Both TCKs are consumed by ExpertTeamCoordinator and the Simple/Agent strategies' own test suites — i.e. Kairo's own implementations pass the same TCK we hand to third parties. This is the contract test gate that matches the "可扩展" promise with enforceable reality.

Versioning

  • @Experimental for the first v0.10.0 release; stability promoted to stable once a third-party implementation has exercised the TCK in anger (targeted v0.11).
  • Additive changes only between minor versions. Breaking changes go through an ADR.

Consequences

Positive

  • Two SPIs, both with ≥2 implementations at release, satisfying the SPI-Earned principle for infrastructure-class extension points.
  • TCK turns "extensible" from marketing into an enforceable contract.
  • Rejecting CoordinatorPolicy keeps the v0.10 API surface tight and honest; the SPI can be introduced in v0.10.1 when there is a real caller.
  • Immutable VOs plus package-level @NullMarked prevent extensibility from eroding invariants.

Negative

  • ReAct coordinator work in v0.10.1 will need a small API addition (the policy SPI). Under incubation-stage policy this is a feature, not a bug: the addition is guided by real requirements rather than speculation.
  • TCK maintenance is ongoing work. Mitigation: TCK lives in the same module as the canonical implementations, so drift between contract and impl is visible immediately.

Alternatives considered

One SPI (TeamCoordinator only)

Rejected. Evaluation would be an internal detail of ExpertTeamCoordinator, but evaluators are the single most common user-customization point — hiding them behind the coordinator would force every domain-specific validator to re-implement the whole coordinator. The EvaluationStrategy SPI is genuinely earned.

Three SPIs (Coordinator + Evaluation + Policy)

Rejected — see "Rejected: CoordinatorPolicy" above.

Reuse TeamScheduler as the SPI

Rejected.
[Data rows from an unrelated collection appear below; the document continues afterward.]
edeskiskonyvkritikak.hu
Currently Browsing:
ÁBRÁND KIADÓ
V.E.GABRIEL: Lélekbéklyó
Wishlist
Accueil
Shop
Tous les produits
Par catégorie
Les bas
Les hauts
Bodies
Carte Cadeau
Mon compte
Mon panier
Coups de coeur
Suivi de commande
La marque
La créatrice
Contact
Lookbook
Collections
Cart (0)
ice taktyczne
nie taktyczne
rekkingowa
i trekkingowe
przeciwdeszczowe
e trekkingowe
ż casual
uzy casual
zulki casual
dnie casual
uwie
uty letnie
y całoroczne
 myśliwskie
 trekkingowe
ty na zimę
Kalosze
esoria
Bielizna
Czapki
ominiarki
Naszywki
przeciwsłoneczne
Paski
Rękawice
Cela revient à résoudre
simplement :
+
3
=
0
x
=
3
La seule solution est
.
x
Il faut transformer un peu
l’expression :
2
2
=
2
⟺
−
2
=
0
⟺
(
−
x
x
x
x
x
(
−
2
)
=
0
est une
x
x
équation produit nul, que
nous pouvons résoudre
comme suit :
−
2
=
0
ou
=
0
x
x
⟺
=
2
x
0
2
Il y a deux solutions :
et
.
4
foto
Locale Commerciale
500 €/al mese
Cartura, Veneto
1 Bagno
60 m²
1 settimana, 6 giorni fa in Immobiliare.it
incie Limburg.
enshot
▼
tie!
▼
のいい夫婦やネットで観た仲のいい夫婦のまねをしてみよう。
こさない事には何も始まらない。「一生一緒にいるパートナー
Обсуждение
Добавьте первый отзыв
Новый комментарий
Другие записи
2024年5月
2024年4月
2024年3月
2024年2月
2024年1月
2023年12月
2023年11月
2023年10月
The legacy TeamScheduler contract is narrowly scoped to task-board dispatch (its dispatch(TaskBoard, List<Agent>) method hard-codes the choreography). Generalizing it would require signature changes that are breaking anyway — cheaper to retire it and introduce a clean SPI.

References

  • ADR-014: Agent Self-Evolution Module (SPI-Earned precedent with three SPIs that each justified themselves).
  • ADR-015: Expert Team Orchestration (consumer of this SPI).
  • ADR-017: Agent Config Capability Pattern (role → capability binding).
  • ADR-018: Unified Event Bus (event facade used by coordinators).